But what's new? So much little crap is going on and none of it is worth a full blog post, so as usual I will just condense it into bite size pieces so no one chokes -- much better than me chewing it up and regurgitating it down your throat for you.
*We are moving again. UGH! Due to circumstances beyond our control -- our landlord having grave financial troubles -- we are being skidded out on our behinds. I am getting pretty good at skidding on my behind. The other day I slipped on the ice and fell, skidding into Walmart on my right butt cheek. No, I wasn't at Walmart, I was going to my car to drive there but the ice thought it would be better for me to slide there on my right butt cheek. I got to my feet and checked to see if anyone saw me biff it, then examined my wounds. In Pride vs My Arse, Pride will win every time.
*Whenever we are talking to anyone about the houses we are looking at, Sugarbowl won't let me talk any more. She says that all my stories make her look like the village idiot and are edited to not reveal what a moron I am. I say that if she doesn't want me to tell any stories she needs to stop being the village idiot, then I won't have a story to tell. Besides, those stories are FUNNY and worth being told.

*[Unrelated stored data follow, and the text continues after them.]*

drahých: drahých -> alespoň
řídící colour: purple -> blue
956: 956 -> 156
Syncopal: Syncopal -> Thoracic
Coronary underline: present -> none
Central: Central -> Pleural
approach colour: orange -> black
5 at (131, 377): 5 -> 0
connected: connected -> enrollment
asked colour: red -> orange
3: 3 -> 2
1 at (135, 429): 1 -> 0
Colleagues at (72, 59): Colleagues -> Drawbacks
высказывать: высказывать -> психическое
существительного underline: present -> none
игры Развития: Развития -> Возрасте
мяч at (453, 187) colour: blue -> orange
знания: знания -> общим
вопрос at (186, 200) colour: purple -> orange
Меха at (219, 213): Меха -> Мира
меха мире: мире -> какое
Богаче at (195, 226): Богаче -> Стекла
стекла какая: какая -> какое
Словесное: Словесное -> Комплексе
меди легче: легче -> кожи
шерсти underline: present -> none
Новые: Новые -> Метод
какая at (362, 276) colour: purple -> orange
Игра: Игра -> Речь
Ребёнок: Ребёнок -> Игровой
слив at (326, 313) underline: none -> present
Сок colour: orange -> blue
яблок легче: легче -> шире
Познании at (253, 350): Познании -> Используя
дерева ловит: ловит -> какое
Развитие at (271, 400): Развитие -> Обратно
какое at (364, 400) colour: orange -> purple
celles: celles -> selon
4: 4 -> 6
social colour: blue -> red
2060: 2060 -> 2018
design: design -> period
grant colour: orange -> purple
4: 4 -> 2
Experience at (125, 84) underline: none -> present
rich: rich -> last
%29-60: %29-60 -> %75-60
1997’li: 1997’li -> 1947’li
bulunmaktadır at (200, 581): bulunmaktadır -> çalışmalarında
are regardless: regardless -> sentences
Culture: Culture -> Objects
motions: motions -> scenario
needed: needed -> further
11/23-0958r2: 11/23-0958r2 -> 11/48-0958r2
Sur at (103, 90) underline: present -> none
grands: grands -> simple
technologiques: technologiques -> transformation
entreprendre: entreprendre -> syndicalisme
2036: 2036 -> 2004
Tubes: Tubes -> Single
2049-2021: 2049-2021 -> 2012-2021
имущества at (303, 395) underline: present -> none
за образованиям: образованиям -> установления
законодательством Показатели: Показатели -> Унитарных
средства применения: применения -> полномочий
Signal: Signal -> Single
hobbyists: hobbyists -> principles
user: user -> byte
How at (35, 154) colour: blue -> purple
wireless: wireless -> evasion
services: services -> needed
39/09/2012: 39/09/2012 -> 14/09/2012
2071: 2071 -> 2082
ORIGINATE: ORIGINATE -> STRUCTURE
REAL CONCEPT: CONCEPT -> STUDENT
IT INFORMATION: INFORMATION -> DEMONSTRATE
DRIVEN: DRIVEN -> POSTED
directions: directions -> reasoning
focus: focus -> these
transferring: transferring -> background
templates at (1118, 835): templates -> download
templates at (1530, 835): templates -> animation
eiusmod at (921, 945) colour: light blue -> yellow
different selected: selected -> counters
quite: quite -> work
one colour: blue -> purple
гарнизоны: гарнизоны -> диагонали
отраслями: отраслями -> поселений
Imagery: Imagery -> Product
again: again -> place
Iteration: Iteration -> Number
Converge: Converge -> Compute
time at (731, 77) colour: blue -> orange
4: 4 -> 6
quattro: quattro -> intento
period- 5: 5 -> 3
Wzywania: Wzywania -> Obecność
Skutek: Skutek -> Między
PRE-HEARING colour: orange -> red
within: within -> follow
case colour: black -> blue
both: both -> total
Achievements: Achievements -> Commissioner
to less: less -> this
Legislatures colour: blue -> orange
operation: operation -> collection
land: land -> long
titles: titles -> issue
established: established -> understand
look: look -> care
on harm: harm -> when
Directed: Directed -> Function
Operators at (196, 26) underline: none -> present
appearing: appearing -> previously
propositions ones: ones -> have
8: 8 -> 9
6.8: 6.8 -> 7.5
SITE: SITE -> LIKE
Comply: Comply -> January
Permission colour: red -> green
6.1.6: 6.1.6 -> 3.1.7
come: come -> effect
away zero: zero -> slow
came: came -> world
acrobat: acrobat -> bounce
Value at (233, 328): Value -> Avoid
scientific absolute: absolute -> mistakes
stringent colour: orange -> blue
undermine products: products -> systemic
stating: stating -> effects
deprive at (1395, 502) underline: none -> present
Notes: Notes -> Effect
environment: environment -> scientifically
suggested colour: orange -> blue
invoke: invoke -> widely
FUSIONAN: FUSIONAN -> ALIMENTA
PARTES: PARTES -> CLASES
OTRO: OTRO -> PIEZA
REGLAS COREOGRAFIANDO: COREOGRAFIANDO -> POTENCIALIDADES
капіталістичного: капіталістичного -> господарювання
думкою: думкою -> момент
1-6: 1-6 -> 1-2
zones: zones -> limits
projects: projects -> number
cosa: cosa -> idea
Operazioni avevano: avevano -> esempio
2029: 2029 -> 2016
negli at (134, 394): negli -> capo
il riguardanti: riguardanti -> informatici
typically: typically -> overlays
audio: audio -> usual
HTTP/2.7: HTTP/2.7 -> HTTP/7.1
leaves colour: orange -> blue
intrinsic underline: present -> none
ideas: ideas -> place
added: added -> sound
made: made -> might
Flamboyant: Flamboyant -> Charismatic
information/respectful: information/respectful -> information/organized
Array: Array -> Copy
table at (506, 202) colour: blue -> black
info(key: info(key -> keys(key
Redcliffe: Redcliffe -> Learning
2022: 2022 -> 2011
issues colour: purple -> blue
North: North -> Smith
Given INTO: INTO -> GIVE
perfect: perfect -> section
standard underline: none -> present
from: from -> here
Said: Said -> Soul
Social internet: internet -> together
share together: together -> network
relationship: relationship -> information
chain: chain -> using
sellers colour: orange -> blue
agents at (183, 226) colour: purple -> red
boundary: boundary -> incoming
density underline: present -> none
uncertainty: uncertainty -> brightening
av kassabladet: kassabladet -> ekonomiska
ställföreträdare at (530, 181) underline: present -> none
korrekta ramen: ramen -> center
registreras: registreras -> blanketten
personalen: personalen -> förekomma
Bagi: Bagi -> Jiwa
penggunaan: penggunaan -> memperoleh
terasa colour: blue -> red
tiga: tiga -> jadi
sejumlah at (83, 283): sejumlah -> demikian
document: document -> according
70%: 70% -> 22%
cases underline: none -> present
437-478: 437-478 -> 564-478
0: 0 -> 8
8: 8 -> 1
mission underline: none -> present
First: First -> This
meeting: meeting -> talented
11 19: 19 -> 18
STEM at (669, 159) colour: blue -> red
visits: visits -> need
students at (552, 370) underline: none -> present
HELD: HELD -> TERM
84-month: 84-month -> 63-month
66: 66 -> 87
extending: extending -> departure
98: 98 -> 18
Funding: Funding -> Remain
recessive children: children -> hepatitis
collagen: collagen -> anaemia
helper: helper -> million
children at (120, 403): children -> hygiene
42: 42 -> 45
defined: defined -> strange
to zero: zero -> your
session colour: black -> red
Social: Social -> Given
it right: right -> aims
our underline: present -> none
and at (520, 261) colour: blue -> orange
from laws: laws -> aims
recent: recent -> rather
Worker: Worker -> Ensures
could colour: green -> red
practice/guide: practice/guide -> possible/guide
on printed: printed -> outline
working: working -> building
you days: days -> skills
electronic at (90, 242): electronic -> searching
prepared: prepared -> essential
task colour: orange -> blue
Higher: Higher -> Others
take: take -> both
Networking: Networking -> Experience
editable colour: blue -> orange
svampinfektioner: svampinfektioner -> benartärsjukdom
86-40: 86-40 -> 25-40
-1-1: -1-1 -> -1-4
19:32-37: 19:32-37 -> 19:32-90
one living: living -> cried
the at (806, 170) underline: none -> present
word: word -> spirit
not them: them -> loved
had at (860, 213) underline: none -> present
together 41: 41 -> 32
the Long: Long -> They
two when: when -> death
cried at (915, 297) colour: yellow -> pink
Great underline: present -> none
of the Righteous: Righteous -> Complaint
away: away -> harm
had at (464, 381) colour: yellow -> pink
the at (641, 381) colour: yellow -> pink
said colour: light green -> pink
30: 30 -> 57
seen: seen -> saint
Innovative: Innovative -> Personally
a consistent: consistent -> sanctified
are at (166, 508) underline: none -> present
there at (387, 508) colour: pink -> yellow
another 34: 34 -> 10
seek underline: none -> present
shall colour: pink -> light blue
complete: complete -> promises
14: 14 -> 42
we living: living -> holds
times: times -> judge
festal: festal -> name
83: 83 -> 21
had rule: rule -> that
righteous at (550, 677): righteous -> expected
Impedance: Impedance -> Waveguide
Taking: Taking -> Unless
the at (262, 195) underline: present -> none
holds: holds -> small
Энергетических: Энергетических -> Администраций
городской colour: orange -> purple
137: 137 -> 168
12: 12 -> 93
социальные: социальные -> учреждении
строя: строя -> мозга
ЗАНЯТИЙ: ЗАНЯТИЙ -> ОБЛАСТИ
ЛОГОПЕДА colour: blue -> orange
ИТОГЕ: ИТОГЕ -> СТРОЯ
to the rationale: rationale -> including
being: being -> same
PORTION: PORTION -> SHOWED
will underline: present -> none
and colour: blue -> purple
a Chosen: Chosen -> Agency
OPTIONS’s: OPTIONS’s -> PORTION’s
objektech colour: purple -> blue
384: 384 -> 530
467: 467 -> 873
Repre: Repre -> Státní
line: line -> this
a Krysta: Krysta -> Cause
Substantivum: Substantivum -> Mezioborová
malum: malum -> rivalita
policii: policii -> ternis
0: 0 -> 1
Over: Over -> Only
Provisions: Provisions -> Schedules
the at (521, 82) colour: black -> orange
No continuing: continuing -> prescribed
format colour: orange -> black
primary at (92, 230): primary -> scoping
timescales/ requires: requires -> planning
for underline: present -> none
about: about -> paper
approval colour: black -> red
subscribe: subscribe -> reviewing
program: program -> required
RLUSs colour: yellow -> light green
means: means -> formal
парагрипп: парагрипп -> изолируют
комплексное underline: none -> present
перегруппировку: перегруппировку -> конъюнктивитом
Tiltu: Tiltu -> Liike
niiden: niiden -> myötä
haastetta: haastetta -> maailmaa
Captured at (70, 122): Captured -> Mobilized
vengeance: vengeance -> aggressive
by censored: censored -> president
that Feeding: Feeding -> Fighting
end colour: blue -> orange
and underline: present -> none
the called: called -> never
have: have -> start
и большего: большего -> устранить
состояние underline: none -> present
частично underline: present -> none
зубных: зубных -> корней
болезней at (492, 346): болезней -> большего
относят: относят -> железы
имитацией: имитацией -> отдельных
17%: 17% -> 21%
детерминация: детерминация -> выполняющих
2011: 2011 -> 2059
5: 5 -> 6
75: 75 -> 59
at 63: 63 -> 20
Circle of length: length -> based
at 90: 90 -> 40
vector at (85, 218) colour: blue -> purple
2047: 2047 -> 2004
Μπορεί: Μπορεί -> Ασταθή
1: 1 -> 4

*Trying to find a house has been a huge struggle so far, Sugarbowl and I differing on what we want. She wants a more expensive house that is bigger and fancier that I think we need. I want a less expensive house that will give us more money to play with once we are in there. She also says that I want to hog the biggest bedroom and give her the tiny ones. In my defense, I keep my room clean and she DOES NOT! One house we looked at had hard wood floors in the bedroom that I thought she should have, because then I could just take a broom and push all her crap back. It also had a long deep closet that she could just keep shoving stuff into. It is a perfect plan! She was less than thrilled with my ideas for her room.
The thought of moving again makes me want to go back to bed for a week with an ice pack on my head. I want to pack up my spotted kerchief, tie it onto a stick from the yard, and leave the rest of our crap behind.